Language--the most awesome of universal human achievements--develops with extraordinary speed over the early childhood years. In mastering language, children acquire four components--phonology, semantics, grammar, and pragmatics--that they combine into a flexible communication system.

Three theories provide different accounts of how children develop language. According to Skinner and other behaviorists, language is learned through operant conditioning and imitation. In contrast, Chomsky's nativist view regards children as biologically equipped with a language acquisition device that supports rapid early mastery of the structure of language. Interactionist theories offer a compromise between these two views, stressing that innate abilities and social contexts combine to promote language development.

During infancy, biological predispositions, cognitive development, and a responsive social environment join together to prepare the child for language. Newborn babies have a built-in capacity to detect a wide variety of sound categories in human speech. By the second half of the first year, infants become increasingly sensitive to the phonemes, words, and phrase structure of their native tongue.

Semantic development takes place with extraordinary speed as preschoolers fast map thousands of words into their vocabularies. Children's language comprehension develops ahead of production. Lexical contrast theory is a recent controversial account of how semantic development takes place. Preschoolers draw on many sources to deduce word meanings.

Children are active, rule-oriented learners whose earliest word combinations begin to reflect the grammar of their native tongue. In first combining words, children are preoccupied with figuring out the meanings of words and in getting their thoughts across to others. By age 6, children have mastered most of the grammar of their native tongue. Certain complex forms, however, continue to be refined in middle childhood.

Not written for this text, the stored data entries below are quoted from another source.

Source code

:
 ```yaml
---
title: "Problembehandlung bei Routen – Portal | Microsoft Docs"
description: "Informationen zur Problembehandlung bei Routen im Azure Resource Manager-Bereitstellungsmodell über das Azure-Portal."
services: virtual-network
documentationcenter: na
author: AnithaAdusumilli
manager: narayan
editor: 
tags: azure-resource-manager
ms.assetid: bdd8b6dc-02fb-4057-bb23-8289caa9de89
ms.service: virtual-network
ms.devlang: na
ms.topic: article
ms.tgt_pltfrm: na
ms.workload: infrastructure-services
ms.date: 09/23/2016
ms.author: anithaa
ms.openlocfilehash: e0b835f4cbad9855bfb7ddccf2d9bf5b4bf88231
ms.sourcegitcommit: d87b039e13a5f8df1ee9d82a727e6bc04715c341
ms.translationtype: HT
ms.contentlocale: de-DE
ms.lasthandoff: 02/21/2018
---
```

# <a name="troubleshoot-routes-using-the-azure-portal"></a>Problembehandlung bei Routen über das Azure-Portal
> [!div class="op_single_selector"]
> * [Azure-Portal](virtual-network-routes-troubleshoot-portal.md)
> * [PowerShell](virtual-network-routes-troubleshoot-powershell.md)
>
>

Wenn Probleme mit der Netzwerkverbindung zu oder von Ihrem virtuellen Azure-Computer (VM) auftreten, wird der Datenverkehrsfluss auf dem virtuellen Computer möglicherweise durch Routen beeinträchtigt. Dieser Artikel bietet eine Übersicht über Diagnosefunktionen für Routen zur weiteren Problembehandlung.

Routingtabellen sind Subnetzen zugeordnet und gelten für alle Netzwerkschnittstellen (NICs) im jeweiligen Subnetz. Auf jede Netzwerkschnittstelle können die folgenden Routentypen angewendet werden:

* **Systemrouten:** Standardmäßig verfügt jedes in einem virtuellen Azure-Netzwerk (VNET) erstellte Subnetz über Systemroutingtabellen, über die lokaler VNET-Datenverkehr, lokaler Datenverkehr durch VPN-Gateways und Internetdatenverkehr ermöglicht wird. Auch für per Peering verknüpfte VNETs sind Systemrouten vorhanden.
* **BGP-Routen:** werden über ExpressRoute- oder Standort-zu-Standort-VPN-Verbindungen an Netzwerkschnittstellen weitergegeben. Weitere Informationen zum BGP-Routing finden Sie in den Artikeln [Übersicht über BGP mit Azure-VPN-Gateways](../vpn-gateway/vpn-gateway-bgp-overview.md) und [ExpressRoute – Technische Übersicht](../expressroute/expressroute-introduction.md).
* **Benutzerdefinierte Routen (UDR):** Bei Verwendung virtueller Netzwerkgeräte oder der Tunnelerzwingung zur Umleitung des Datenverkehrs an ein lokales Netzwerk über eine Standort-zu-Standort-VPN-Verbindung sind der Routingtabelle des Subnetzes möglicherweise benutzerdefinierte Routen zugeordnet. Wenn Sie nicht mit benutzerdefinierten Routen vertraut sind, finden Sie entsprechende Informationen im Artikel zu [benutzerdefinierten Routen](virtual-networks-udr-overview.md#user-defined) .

During early and middle childhood, children acquire a variety of pragmatic devices that permit them to engage in more sustained and effective conversation with others. Parents the world over realize the importance of socially appropriate communication and tutor children in social routines from an early age. Although preschoolers show the beginnings of metalinguistic awareness, major advances do not take place until middle childhood.

Historically, Americans have held negative attitudes toward childhood bilingualism. A large body of research shows that children who are fluent in two languages are advanced in a variety of cognitive and metalinguistic skills.